21 agosto 2006

Deleuze falando sobre Spinoza

Uma vez, uma única vez, Spinoza utiliza uma palavra latina muito estranha porém muito importante, que é "occursus". Literalmente, é o "encontro". Na medida em que tenho idéias-afecções, eu vivo ao acaso dos encontros: eu passeio na rua, vejo Pedro que não me agrada, e isso em função da constituição do seu corpo e da sua alma e da constituição do meu corpo e da minha alma. Alguém que me desagrada, corpo e alma, o que isso quer dizer?

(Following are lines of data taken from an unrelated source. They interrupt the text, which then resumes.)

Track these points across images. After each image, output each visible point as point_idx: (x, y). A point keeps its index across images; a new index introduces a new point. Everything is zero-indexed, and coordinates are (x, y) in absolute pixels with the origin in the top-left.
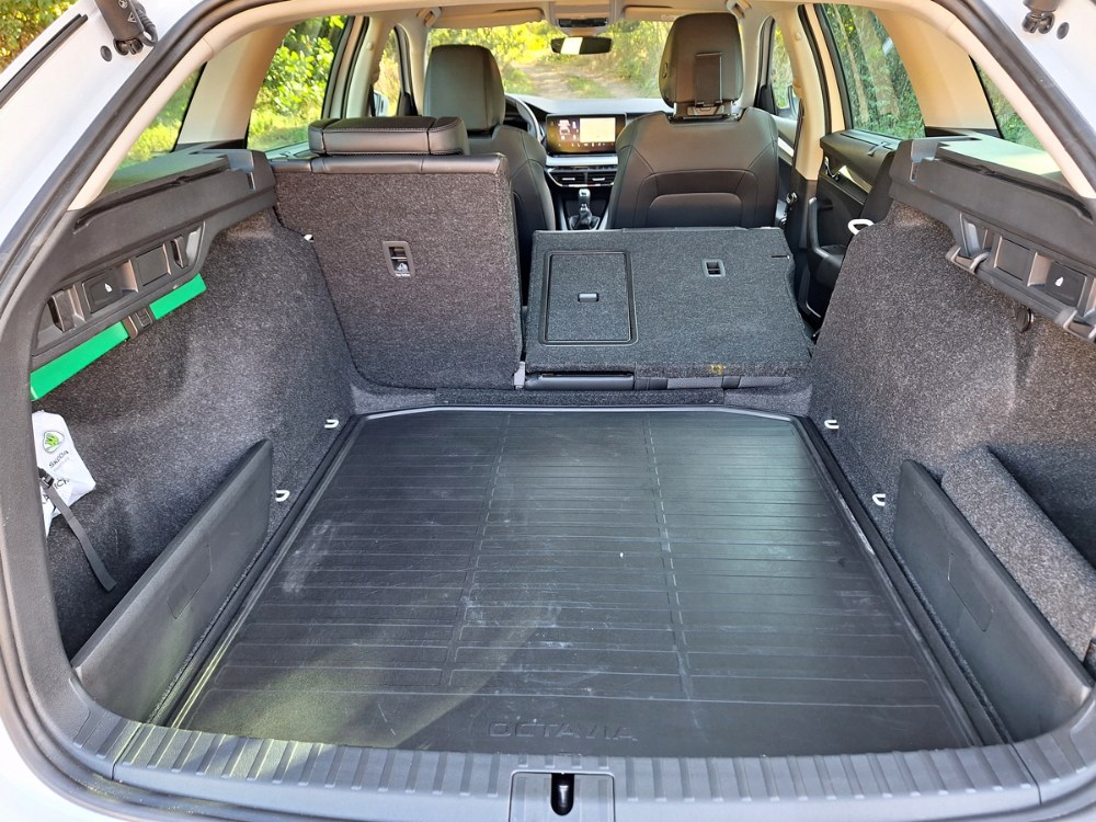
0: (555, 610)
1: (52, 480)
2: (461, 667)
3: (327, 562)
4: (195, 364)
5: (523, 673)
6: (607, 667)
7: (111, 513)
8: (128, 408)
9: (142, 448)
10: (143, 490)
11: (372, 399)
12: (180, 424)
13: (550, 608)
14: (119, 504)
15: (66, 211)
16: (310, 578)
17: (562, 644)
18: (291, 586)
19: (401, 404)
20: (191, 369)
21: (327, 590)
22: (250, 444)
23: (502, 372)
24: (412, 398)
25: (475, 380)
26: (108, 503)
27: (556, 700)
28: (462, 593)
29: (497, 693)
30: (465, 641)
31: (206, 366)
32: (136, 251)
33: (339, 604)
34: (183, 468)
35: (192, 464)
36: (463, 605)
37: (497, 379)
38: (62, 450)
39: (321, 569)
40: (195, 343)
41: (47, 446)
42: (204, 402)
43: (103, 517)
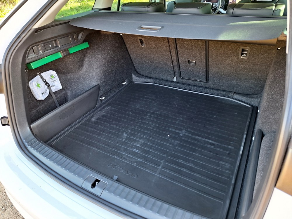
0: (142, 142)
1: (50, 85)
2: (113, 148)
3: (104, 116)
4: (86, 64)
5: (124, 154)
6: (143, 160)
7: (64, 94)
8: (70, 72)
9: (73, 81)
10: (72, 91)
11: (137, 78)
12: (81, 78)
13: (141, 141)
14: (66, 93)
15: (31, 29)
16: (98, 119)
17: (137, 151)
18: (93, 119)
19: (144, 81)
20: (85, 65)
21: (99, 122)
22: (95, 85)
23: (170, 77)
24: (147, 80)
25: (164, 77)
26: (64, 92)
27: (126, 163)
28: (124, 131)
29: (115, 157)
30: (117, 143)
31: (88, 65)
32: (60, 37)
33: (99, 126)
34: (80, 88)
35: (83, 87)
36: (123, 134)
37: (169, 78)
38: (55, 79)
39: (101, 117)
40: (87, 59)
41: (51, 78)
42: (87, 73)
43: (61, 95)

Quando eu digo: aquele tipo não me agrada, isso quer dizer literalmente que o efeito do seu corpo sobre o meu, que o efeito de sua alma sobre a minha, me afeta de maneira desagradável, são misturas de corpos ou misturas de almas. Há uma mistura nociva ou uma boa mistura, tanto no nível do corpo quanto no da alma. É exatamente como: "Eu não gosto de queijo." O que isso quer dizer? "Eu não gosto de queijo": Isso quer dizer que o queijo se mistura com o meu corpo de tal modo que eu sou modificado de maneira desagradável, não quer dizer nada além disso. Portanto não há nenhuma razão para estabelecer diferenças entre simpatias espirituais e relações corporais
Mas o que é um corpo? Esse seria o objeto de um curso específico, e eu não vou desenvolvê-lo. A teoria sobre o que é um corpo, ou então uma alma, dá no mesmo, encontra-se no livro II da Ética. Para Spinoza, a individualidade de um corpo se define assim: é quando uma relação composta ou complexa (eu insisto nisso, muito composta, muito complexa) de movimento e de repouso se mantém através de todas as mudanças que afetam as partes desse corpo. É a permanência de uma relação de movimento e de repouso através de todas as mudanças que afetam todas as partes, ao infinito, do corpo considerado. Vocês compreendem que um corpo é necessariamente composto ao infinito.